Sejak saat itu, secara luas dunia mengetahui bahwa Indonesia mampu melakukan pembedahan batang otak yang dikenal amat berisiko. Selanjutnya, Eka kerap diundang untuk memberikan kuliah kedokteran di berbagai universitas ternama di dunia.
Di antaranya, menjadi visiting profesor di Harvard Medical School, Masschuset, Amerika Serikat; Taiwan National University, Melbourne University – Royal Melbourne Hospital, Australia; Tokyo's Women Medical University; Klinikum Bogenhousen Munchen Jerman; Department of Neurosurgery, John Radcliffe Hospital, Oxford University, Inggris, dan masih banyak yang lainnya.
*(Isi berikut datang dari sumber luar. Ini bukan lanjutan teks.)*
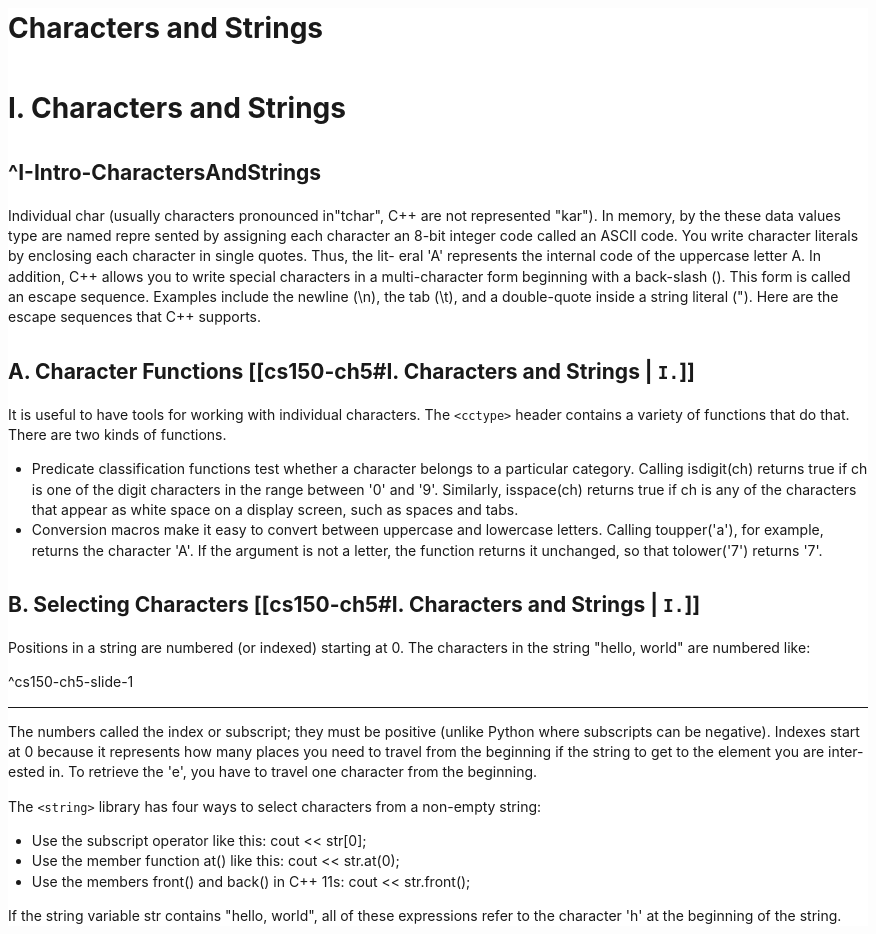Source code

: 
# Characters and Strings


# I. Characters and Strings
## ^I-Intro-CharactersAndStrings

Individual char (usually characters pronounced in"tchar", C++ are not represented "kar"). In memory, by the these data values type are named repre sented by assigning each character an 8-bit integer code called an ASCII code.
You write character literals by enclosing each character in single quotes. Thus, the lit-
eral 'A' represents the internal code of the uppercase letter A. In addition, C++ allows
you to write special characters in a multi-character form beginning with a back-slash
(\). This form is called an escape sequence.
Examples include the newline (\n), the tab (\t), and a double-quote inside a string literal
(\"). Here are the escape sequences that C++ supports.

## A. Character Functions [[cs150-ch5#I. Characters and Strings | `I.`]]
It is useful to have tools for working with individual characters. The `<cctype>` header
contains a variety of functions that do that. There are two kinds of functions.
* Predicate classification functions test whether a character belongs to a particular category. Calling isdigit(ch) returns true if ch is one of the digit characters in the range between '0' and '9'. Similarly, isspace(ch) returns true if ch is any of the characters that appear as white space on a display screen, such as spaces and tabs.
* Conversion macros make it easy to convert between uppercase and lowercase letters. Calling toupper('a'), for example, returns the character 'A'. If the argument is not a letter, the function returns it unchanged, so that tolower('7') returns '7'.

## B. Selecting Characters [[cs150-ch5#I. Characters and Strings | `I.`]]
Positions in a string are numbered (or indexed) starting at 0. The characters in the
string "hello, world" are numbered like:

^cs150-ch5-slide-1

---
The numbers called the index or subscript; they must be positive (unlike Python where
subscripts can be negative). Indexes start at 0 because it represents how many places
you need to travel from the beginning if the string to get to the element you are inter-
ested in. To retrieve the 'e', you have to travel one character from the beginning.

The `<string>` library has four ways to select characters from a non-empty string:
* Use the subscript operator like this: cout << str[0];
* Use the member function at() like this: cout << str.at(0);
* Use the members front() and back() in C++ 11s: cout << str.front();

If the string variable str contains "hello, world", all of these expressions refer to
the character 'h' at the beginning of the string.

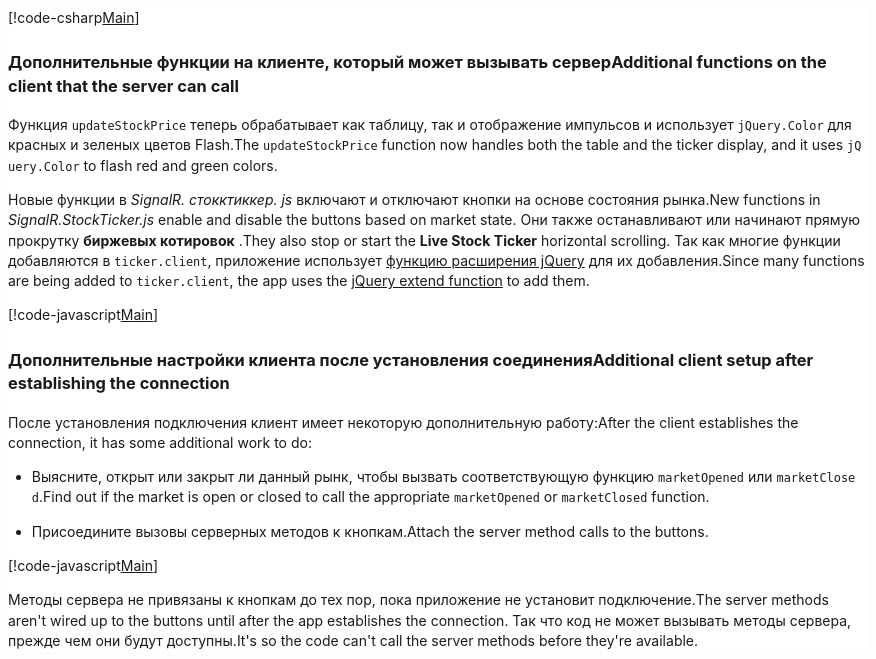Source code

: [!code-csharp[Main](tutorial-server-broadcast-with-signalr/samples/sample27.cs)]

### <a name="additional-functions-on-the-client-that-the-server-can-call"></a><span data-ttu-id="2b449-375">Дополнительные функции на клиенте, который может вызывать сервер</span><span class="sxs-lookup"><span data-stu-id="2b449-375">Additional functions on the client that the server can call</span></span>

<span data-ttu-id="2b449-376">Функция `updateStockPrice` теперь обрабатывает как таблицу, так и отображение импульсов и использует `jQuery.Color` для красных и зеленых цветов Flash.</span><span class="sxs-lookup"><span data-stu-id="2b449-376">The `updateStockPrice` function now handles both the table and the ticker display, and it uses `jQuery.Color` to flash red and green colors.</span></span>

<span data-ttu-id="2b449-377">Новые функции в *SignalR. стокктиккер. js* включают и отключают кнопки на основе состояния рынка.</span><span class="sxs-lookup"><span data-stu-id="2b449-377">New functions in *SignalR.StockTicker.js* enable and disable the buttons based on market state.</span></span> <span data-ttu-id="2b449-378">Они также останавливают или начинают прямую прокрутку **биржевых котировок** .</span><span class="sxs-lookup"><span data-stu-id="2b449-378">They also stop or start the **Live Stock Ticker** horizontal scrolling.</span></span> <span data-ttu-id="2b449-379">Так как многие функции добавляются в `ticker.client`, приложение использует [функцию расширения jQuery](http://api.jquery.com/jQuery.extend/) для их добавления.</span><span class="sxs-lookup"><span data-stu-id="2b449-379">Since many functions are being added to `ticker.client`, the app uses the [jQuery extend function](http://api.jquery.com/jQuery.extend/) to add them.</span></span>

[!code-javascript[Main](tutorial-server-broadcast-with-signalr/samples/sample28.js)]

### <a name="additional-client-setup-after-establishing-the-connection"></a><span data-ttu-id="2b449-380">Дополнительные настройки клиента после установления соединения</span><span class="sxs-lookup"><span data-stu-id="2b449-380">Additional client setup after establishing the connection</span></span>

<span data-ttu-id="2b449-381">После установления подключения клиент имеет некоторую дополнительную работу:</span><span class="sxs-lookup"><span data-stu-id="2b449-381">After the client establishes the connection, it has some additional work to do:</span></span>

* <span data-ttu-id="2b449-382">Выясните, открыт или закрыт ли данный рынк, чтобы вызвать соответствующую функцию `marketOpened` или `marketClosed`.</span><span class="sxs-lookup"><span data-stu-id="2b449-382">Find out if the market is open or closed to call the appropriate `marketOpened` or `marketClosed` function.</span></span>

* <span data-ttu-id="2b449-383">Присоедините вызовы серверных методов к кнопкам.</span><span class="sxs-lookup"><span data-stu-id="2b449-383">Attach the server method calls to the buttons.</span></span>

[!code-javascript[Main](tutorial-server-broadcast-with-signalr/samples/sample29.js)]

<span data-ttu-id="2b449-384">Методы сервера не привязаны к кнопкам до тех пор, пока приложение не установит подключение.</span><span class="sxs-lookup"><span data-stu-id="2b449-384">The server methods aren't wired up to the buttons until after the app establishes the connection.</span></span> <span data-ttu-id="2b449-385">Так что код не может вызывать методы сервера, прежде чем они будут доступны.</span><span class="sxs-lookup"><span data-stu-id="2b449-385">It's so the code can't call the server methods before they're available.</span></span>
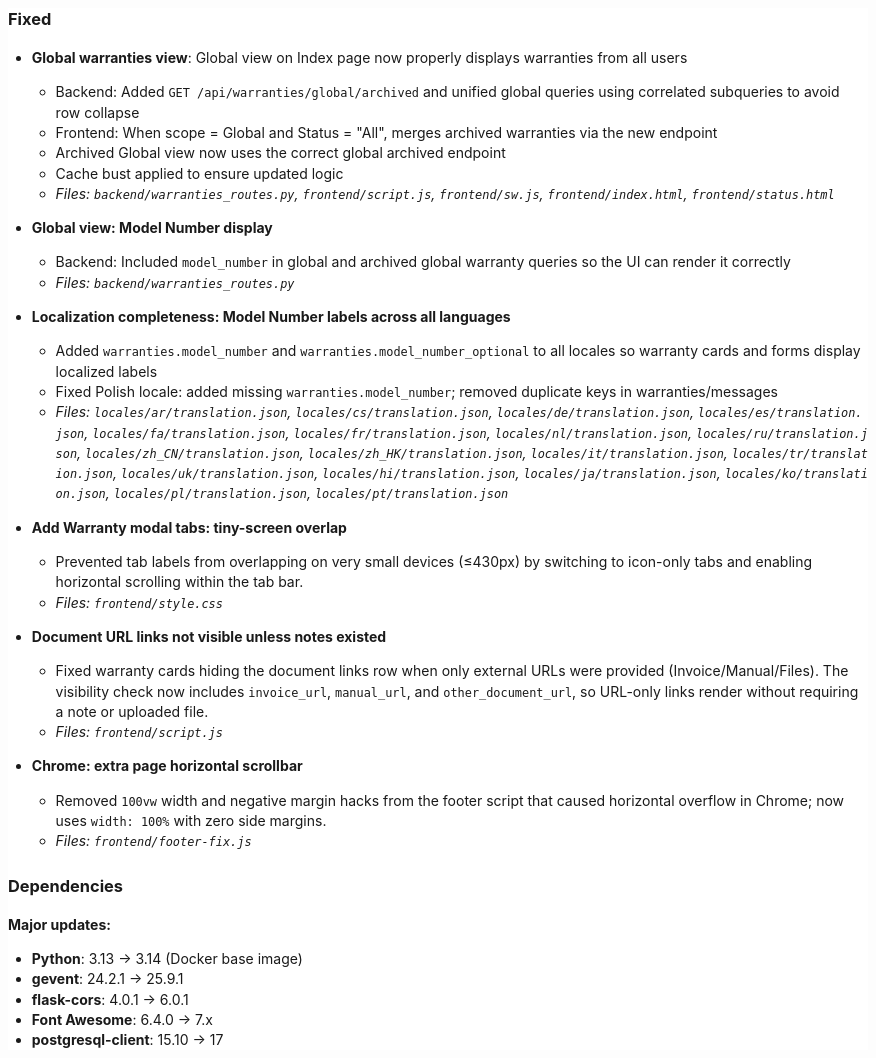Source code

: 
### Fixed  
- **Global warranties view**: Global view on Index page now properly displays warranties from all users  
  - Backend: Added `GET /api/warranties/global/archived` and unified global queries using correlated subqueries to avoid row collapse  
  - Frontend: When scope = Global and Status = "All", merges archived warranties via the new endpoint  
  - Archived Global view now uses the correct global archived endpoint  
  - Cache bust applied to ensure updated logic  
  - _Files: `backend/warranties_routes.py`, `frontend/script.js`, `frontend/sw.js`, `frontend/index.html`, `frontend/status.html`_  

- **Global view: Model Number display**  
  - Backend: Included `model_number` in global and archived global warranty queries so the UI can render it correctly  
  - _Files: `backend/warranties_routes.py`_  

- **Localization completeness: Model Number labels across all languages**  
  - Added `warranties.model_number` and `warranties.model_number_optional` to all locales so warranty cards and forms display localized labels  
  - Fixed Polish locale: added missing `warranties.model_number`; removed duplicate keys in warranties/messages  
  - _Files: `locales/ar/translation.json`, `locales/cs/translation.json`, `locales/de/translation.json`, `locales/es/translation.json`, `locales/fa/translation.json`, `locales/fr/translation.json`, `locales/nl/translation.json`, `locales/ru/translation.json`, `locales/zh_CN/translation.json`, `locales/zh_HK/translation.json`, `locales/it/translation.json`, `locales/tr/translation.json`, `locales/uk/translation.json`, `locales/hi/translation.json`, `locales/ja/translation.json`, `locales/ko/translation.json`, `locales/pl/translation.json`, `locales/pt/translation.json`_  

- **Add Warranty modal tabs: tiny-screen overlap**  
  - Prevented tab labels from overlapping on very small devices (≤430px) by switching to icon-only tabs and enabling horizontal scrolling within the tab bar.  
  - _Files: `frontend/style.css`_  

- **Document URL links not visible unless notes existed**  
  - Fixed warranty cards hiding the document links row when only external URLs were provided (Invoice/Manual/Files). The visibility check now includes `invoice_url`, `manual_url`, and `other_document_url`, so URL-only links render without requiring a note or uploaded file.  
  - _Files: `frontend/script.js`_  

- **Chrome: extra page horizontal scrollbar**  
  - Removed `100vw` width and negative margin hacks from the footer script that caused horizontal overflow in Chrome; now uses `width: 100%` with zero side margins.  
  - _Files: `frontend/footer-fix.js`_  

### Dependencies  
**Major updates:**  
- **Python**: 3.13 → 3.14 (Docker base image)  
- **gevent**: 24.2.1 → 25.9.1  
- **flask-cors**: 4.0.1 → 6.0.1  
- **Font Awesome**: 6.4.0 → 7.x  
- **postgresql-client**: 15.10 → 17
Bahkan, di ruang tunggu pasien, Eka meletakkan sebuah bola dunia berukuran besar. Tertulis di situ, 'Eka's World Lecturer'. Bola dunia raksasa tersebut menandai kota-kota di penjuru dunia yang telah Eka kunjungi dalam rangka memberikan kuliah.
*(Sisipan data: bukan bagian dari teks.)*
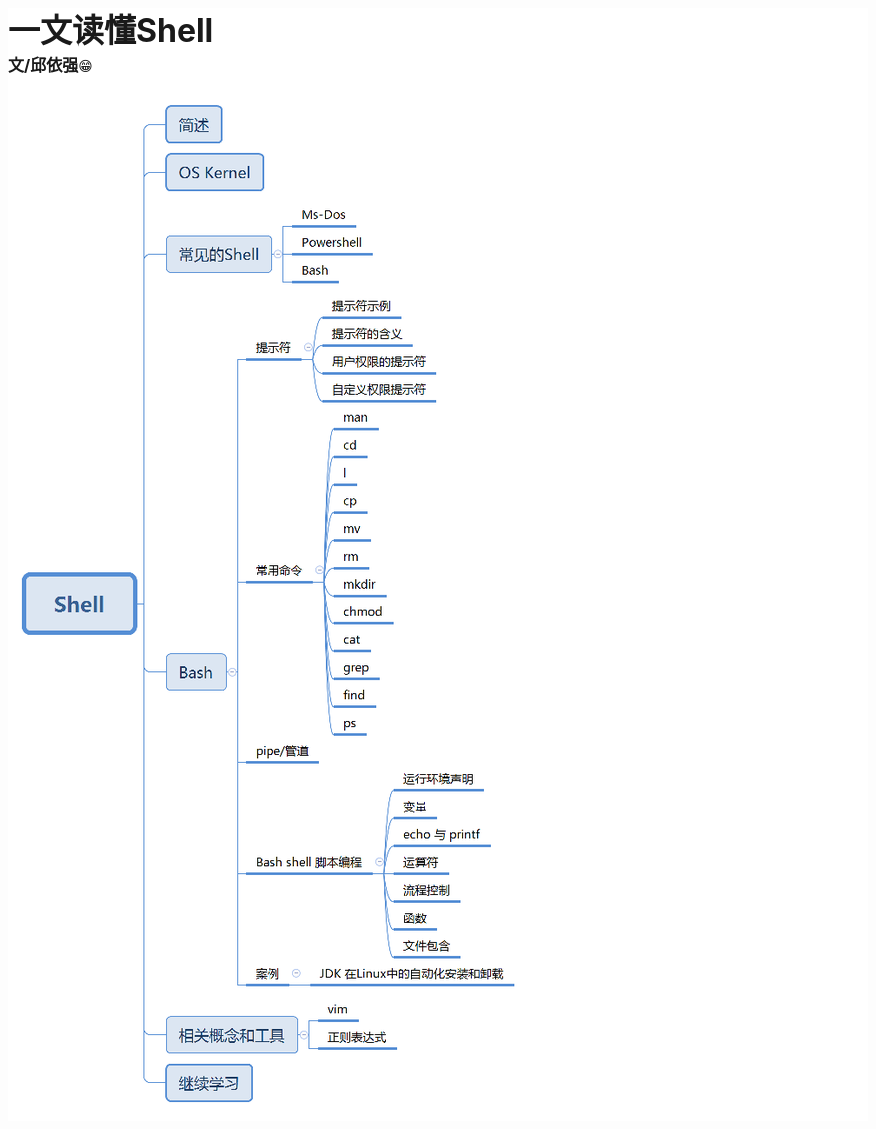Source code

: <span style="font-size: xx-large;font-weight: bold;">一文读懂Shell</span>  
<span style="font-size: medium;font-weight: bold;">文\/邱依强</span>😁

![脑图](./media/Shell%20Mind%20Diagram@header.png)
Hikmah di balik pembedahan batang otak
Ada lagi hikmah di balik operasi batang otak pertama yang Eka lakukan. Sejak operasi tersebut, batang otak yang dulu merupakan barang kramat, sekarang menjadi hal yang biasa dalam pembedahaan otak. “Setelah peristiwa anak lak-laki itu, kasus berikutnya datang secara bertubi-tubi.
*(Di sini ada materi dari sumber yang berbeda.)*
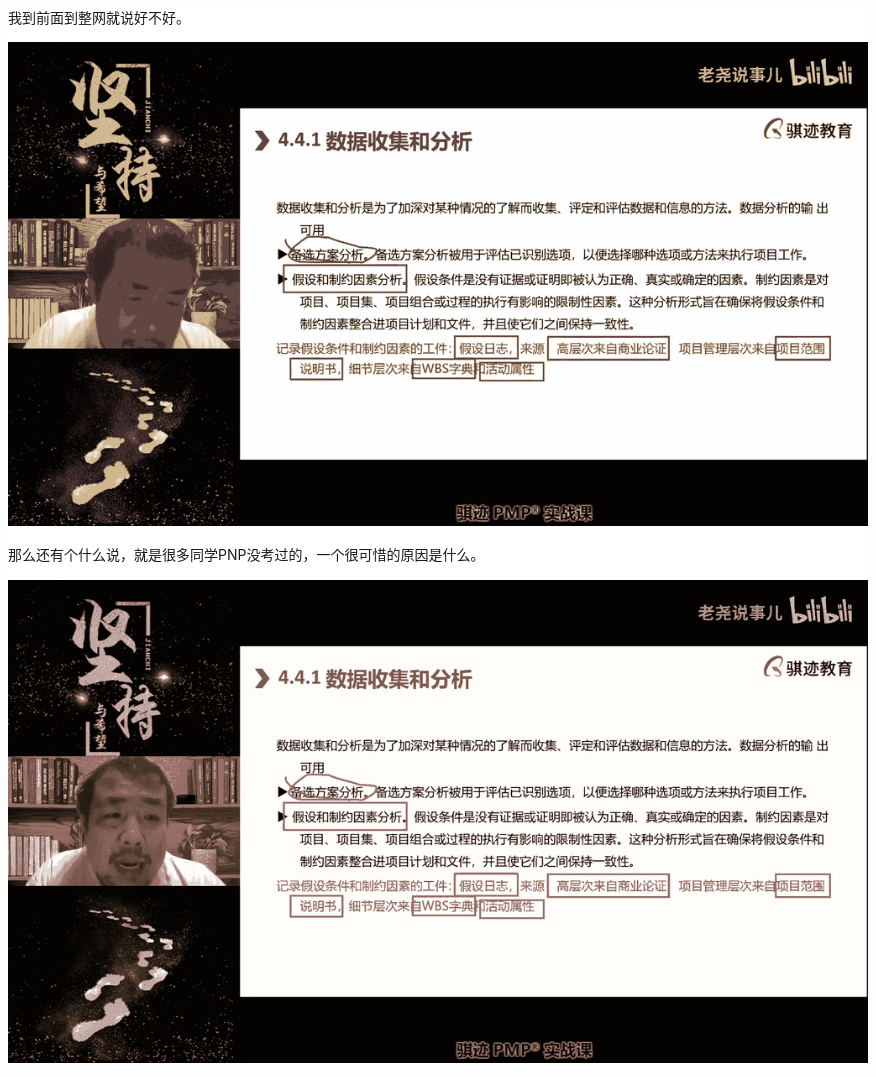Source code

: 我到前面到整网就说好不好。

![](img/2ba37b289c8007ed74d103ea018c1f2f_239.png)

那么还有个什么说，就是很多同学PNP没考过的，一个很可惜的原因是什么。

![](img/2ba37b289c8007ed74d103ea018c1f2f_241.png)

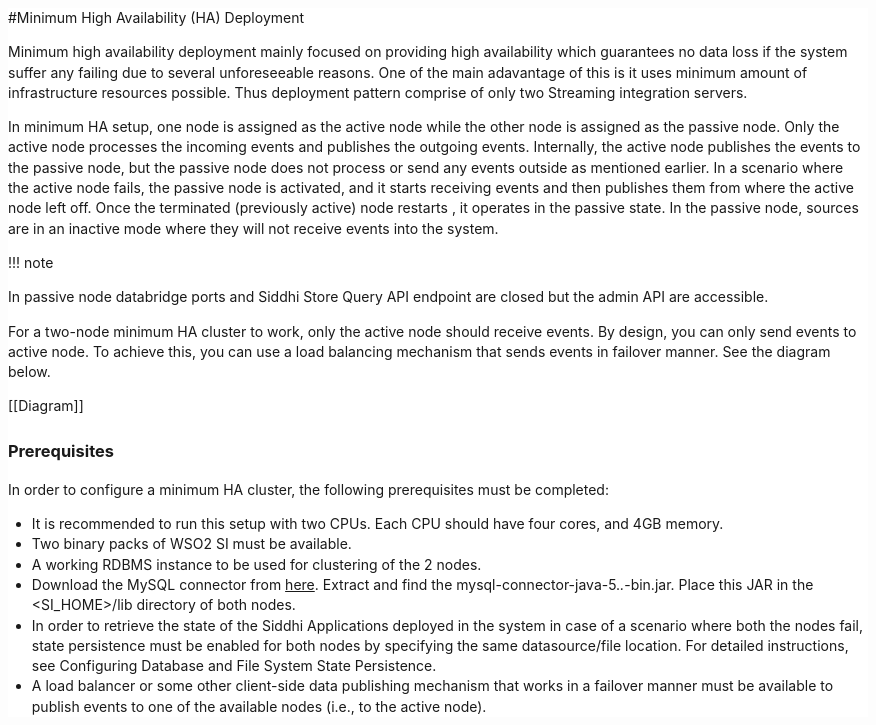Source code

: #Minimum High Availability (HA) Deployment

Minimum high availability deployment mainly focused on providing high availability which guarantees no data loss if the 
system suffer any failing due to several unforeseeable reasons. One of the main adavantage of this is it uses minimum 
amount of infrastructure resources possible. Thus deployment pattern comprise of only two Streaming integration 
servers.

In minimum HA setup, one node is assigned as the active node while the other node is assigned as the passive node.
Only the active node processes the incoming events and publishes the outgoing events. Internally, the active node 
publishes the events to the passive node, but the passive node does not process or send any events outside as mentioned 
earlier. In a scenario where the active node fails, the passive node is activated, and it starts receiving events and 
then publishes them from where the active node left off. Once the terminated (previously active) node restarts , it 
operates in the passive state. In the passive node, sources are in an inactive mode where they will not receive events 
into the system. 

!!! note
 
 In passive node databridge ports and Siddhi Store Query API endpoint are closed but the admin API are accessible. 

For a two-node minimum HA cluster to work, only the active node should receive events. By design, you can only send 
events to active node. To achieve this, you can use a load balancing mechanism that sends events in failover manner. See
 the diagram below.

[[Diagram]]

### Prerequisites

In order to configure a minimum HA cluster, the following prerequisites must be completed:

  - It is recommended to run this setup with two CPUs. Each CPU should have four cores, and 4GB memory.
  - Two binary packs of WSO2 SI must be available.
  - A working RDBMS instance to be used for clustering of the 2 nodes. 
  - Download the MySQL connector from <a target="_blank" href="https://dev.mysql.com/downloads/connector/j/">here</a>. Extract and find the mysql-connector-java-5.*.*-bin.jar. Place this JAR in the 
    <SI_HOME>/lib directory of both nodes. 
  - In order to retrieve the state of the Siddhi Applications deployed in the system in case of a scenario where both the 
    nodes fail, state persistence must be enabled for both nodes by specifying the same datasource/file location. 
    For detailed instructions, see Configuring Database and File System State Persistence.
  - A load balancer or some other client-side data publishing mechanism that works in a failover manner must be available 
    to publish events to one of the available nodes (i.e., to the active node).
Saat ini, total telah ada hampir sekitar 50 pasien yang telah dioperasi oleh Prof Eka bersama tim bedahnya. Angka tersebut terbilang cukup tinggi. “Center (pusat bedah otak) kita hampir 20 tahun berdiri. Sementara, pusat bedah otak di Eropa atau tempat lainnya yang mungkin sudah berumur ratusan tahun baru melakukan operasi (batang otak). Jadi relatif cepat progresnya.”
Setelah operasi itu, pemuda yang menjalani operasi batang otak tersebut berkunjung sesekali sebagai tanda bahwa dia tak melupakan jasa dokter yang telah menyelamatkan jiwanya. “Pemuda itu datang setahun sekali bawa singkong sama ikan asin. Dia itu istilahnya totally cured. Jadi dia betul-betul lucky guy.”